Title: GE Vernova Shares Slip as Q3 Earnings Miss Overshadows Revenue Growth
CAMBRIDGE, Mass. - GE Vernova Inc. (NYSE:GEV) presented a mixed picture in its third-quarter results announced on Wednesday. While revenue exceeded expectations, earnings fell short, causing shares to drop by 5.5% in early trading. The energy technology company reported a per-share loss of -0.35₺, significantly below analysts' expectations of a 0.24₺ gain. Revenue amounted to 8.91 billion ₺, surpassing analysts' estimates of 8.78 billion ₺ with an 8% year-over-year increase.

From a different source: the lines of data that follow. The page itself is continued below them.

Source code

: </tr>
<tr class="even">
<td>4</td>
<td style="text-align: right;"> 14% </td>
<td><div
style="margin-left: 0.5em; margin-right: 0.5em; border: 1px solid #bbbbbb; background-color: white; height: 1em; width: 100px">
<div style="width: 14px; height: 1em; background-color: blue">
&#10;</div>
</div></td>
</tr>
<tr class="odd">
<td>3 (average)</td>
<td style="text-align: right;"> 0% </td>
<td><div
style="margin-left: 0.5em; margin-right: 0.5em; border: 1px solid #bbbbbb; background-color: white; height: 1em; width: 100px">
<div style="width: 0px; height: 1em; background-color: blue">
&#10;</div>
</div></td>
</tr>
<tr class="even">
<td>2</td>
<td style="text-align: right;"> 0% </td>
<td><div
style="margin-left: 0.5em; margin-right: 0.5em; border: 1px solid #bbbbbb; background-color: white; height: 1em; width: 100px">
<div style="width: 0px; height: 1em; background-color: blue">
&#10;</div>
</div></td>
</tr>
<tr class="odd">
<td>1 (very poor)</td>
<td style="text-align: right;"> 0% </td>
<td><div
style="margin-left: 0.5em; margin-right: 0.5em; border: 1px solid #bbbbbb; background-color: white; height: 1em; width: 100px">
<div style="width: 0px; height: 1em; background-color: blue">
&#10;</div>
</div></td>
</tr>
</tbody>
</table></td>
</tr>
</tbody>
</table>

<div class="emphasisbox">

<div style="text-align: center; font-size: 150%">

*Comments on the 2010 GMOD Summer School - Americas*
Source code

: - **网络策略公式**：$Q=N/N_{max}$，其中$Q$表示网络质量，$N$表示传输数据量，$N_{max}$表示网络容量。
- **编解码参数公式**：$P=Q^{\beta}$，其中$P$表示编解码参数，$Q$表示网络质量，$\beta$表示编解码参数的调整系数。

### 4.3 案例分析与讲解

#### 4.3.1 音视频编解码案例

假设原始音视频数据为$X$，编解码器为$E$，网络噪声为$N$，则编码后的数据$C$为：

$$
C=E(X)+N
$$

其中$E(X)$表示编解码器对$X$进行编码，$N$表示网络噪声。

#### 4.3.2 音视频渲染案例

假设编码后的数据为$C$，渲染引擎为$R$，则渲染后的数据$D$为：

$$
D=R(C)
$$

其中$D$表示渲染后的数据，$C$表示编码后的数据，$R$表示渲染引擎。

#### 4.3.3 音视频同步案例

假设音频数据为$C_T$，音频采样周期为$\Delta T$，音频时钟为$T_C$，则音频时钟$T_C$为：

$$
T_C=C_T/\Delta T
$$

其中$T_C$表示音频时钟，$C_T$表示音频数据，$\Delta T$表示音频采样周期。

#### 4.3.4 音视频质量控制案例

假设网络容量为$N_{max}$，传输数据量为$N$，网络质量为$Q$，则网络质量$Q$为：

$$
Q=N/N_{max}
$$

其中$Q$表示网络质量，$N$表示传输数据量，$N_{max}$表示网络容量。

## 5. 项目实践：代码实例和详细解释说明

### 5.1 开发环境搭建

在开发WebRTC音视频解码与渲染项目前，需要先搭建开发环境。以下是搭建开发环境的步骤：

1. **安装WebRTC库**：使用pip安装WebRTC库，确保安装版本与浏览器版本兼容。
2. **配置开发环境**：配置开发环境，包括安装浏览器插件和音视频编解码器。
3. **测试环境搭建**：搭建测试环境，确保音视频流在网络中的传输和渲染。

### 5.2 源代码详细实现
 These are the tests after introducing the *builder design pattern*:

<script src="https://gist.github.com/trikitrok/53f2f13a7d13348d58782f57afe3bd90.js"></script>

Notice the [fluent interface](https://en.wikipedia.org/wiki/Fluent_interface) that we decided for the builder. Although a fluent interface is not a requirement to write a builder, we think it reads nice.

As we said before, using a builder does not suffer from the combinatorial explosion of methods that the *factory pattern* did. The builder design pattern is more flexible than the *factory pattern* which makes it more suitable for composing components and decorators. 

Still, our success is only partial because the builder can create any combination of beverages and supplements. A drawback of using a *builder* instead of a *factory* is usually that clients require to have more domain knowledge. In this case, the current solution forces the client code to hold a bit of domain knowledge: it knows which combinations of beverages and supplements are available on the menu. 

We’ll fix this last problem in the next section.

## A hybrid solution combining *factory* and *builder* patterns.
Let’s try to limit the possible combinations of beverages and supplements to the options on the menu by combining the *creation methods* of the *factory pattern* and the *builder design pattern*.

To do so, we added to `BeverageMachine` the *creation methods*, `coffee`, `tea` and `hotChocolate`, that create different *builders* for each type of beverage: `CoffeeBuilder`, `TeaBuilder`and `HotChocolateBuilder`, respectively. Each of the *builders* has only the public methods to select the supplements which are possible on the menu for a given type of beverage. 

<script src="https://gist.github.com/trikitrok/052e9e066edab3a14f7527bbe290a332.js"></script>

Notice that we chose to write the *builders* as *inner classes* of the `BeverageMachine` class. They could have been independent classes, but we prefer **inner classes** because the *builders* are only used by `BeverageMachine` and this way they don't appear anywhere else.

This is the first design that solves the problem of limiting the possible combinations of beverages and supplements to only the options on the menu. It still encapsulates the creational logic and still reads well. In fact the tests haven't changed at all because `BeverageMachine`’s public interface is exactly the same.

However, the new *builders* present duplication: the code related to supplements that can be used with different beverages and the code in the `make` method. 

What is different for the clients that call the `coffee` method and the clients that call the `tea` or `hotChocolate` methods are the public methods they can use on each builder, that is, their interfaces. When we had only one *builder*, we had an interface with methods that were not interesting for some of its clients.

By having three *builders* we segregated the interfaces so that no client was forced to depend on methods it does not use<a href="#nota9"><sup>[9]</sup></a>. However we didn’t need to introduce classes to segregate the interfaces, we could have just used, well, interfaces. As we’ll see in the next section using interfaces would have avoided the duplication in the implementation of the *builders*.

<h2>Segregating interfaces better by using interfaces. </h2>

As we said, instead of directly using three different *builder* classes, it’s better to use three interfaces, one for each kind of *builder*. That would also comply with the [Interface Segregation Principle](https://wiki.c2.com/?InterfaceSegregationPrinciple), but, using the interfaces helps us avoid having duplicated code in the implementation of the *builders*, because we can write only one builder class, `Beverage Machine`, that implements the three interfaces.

GE Vernova CEO Scott Strazik highlighted the company's "solid third quarter," emphasizing double-digit order growth and ongoing revenue expansion. Strazik stated, "We continued to drive operational improvements in safety, quality, delivery, and cost by utilizing lean manufacturing principles."
The company reported total orders reaching 9.4 billion ₺, with an organic increase of 17%, driven by a 28% organic increase in service orders across all segments. Revenue growth was led by the Power and Electrification segments, though the Wind segment faced challenges.
Despite earnings being below expectations, GE Vernova reaffirmed its full-year guidance for 2024, projecting revenue toward the upper end of the 34-35 billion ₺ range. The company also anticipates that its free cash flow will approach the higher end of the 1.3-1.7 billion ₺ forecast range.
CFO Ken Parks underscored the company's strong cash position, stating, "We bolstered our already solid cash balance to 7.4 billion ₺ through significantly positive free cash flows and proceeds from the value-creating sale of a stake in a business in India."
While the Power and Electrification segments showed improvement, the Wind segment reported increased losses due to issues with offshore wind contracts. However, the company noted that Onshore Wind achieved its most profitable quarter in years.
GE Vernova plans to provide an update on strategic capital allocation and multi-year financial outlook at an investor event in December.